# Longest Distinct Subarray

Given an array of elements, return the length of the longest subarray where all its elements are distinct.

For example, given the array [5, 1, 3, 5, 2, 3, 4, 1], return 5 as the longest subarray of distinct elements is [5, 2, 3, 4, 1].


In [1]:
# naive solution

def is_distinct(arr): 
    d = {} 
    for e in arr: 
        if e in d: 
            return False
        d[e]= True
        
    return True

def distinct_subarray(arr): 
    max_distinct_subarray = [] 
    for i in range(len(arr)): 
        for j in range(i + 1, len(arr) + 1): 
            subarray = arr[i:j] 
            if is_distinct(subarray) and len(subarray) > len(max_distinct_subarray): 
                max_distinct_subarray = subarray
    return len(max_distinct_subarray) 

## $O(n^3)$ time and $O(n)$ space... 

- We need to get O(n^2) subarrays
- Iterate over each subarray which can be up to O(n) in length

## Obviously this is bad... how can we be faster? 

We can keep track of the indices of the last occuring elements and the longest running distinct subarray. **This is an important principle of keeping track of two different figures while moving through an array or piece of data.** 

When we look at the element at the next index, there are two cases for the longest distinct subarray.
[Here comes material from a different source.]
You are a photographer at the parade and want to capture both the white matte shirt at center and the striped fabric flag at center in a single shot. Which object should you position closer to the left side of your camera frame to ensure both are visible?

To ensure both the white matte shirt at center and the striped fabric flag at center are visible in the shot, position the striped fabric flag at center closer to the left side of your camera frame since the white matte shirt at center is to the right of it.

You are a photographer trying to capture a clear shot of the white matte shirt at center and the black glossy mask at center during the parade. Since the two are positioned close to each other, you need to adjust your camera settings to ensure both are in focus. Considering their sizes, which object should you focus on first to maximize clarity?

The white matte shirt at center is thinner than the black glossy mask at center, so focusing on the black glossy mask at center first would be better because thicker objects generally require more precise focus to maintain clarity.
First case: element doesn't exist in the dictionary, then the new longest subarray is the same as the previous one with the current element appended... Second case is that if it does exist in the dictionary, then the longest distinct subarray starts from d[i] + 1 to the current index. 

In [3]:
def distinct_subarray(arr): 
    d = {} # most recent occurrences of each element
    
    result = 0 
    longest_distinct_subarray_start_index = 0 
    for i, e in enumerate(arr): 
        if e in d: 
            # if d[e] appears in teh middle of the current longest distinct subarray ....
            
            if d[e] >= longest_distinct_subarray_start_index: 
                result = max(result, i - longest_distinct_subarray_start_index)
                longest_distinct_subarray_start_index = d[e] + 1
        d[e] = i 
        
    return max(result, len(arr) - longest_distinct_subarray_start_index) 

## Much more efficient...

This runs in $O(n)$ time and $O(1)$ space. Reflects an important principle of **keeping track of values while moving through the array, instead of always starting back at the beginning and repeating wasteful calculations.**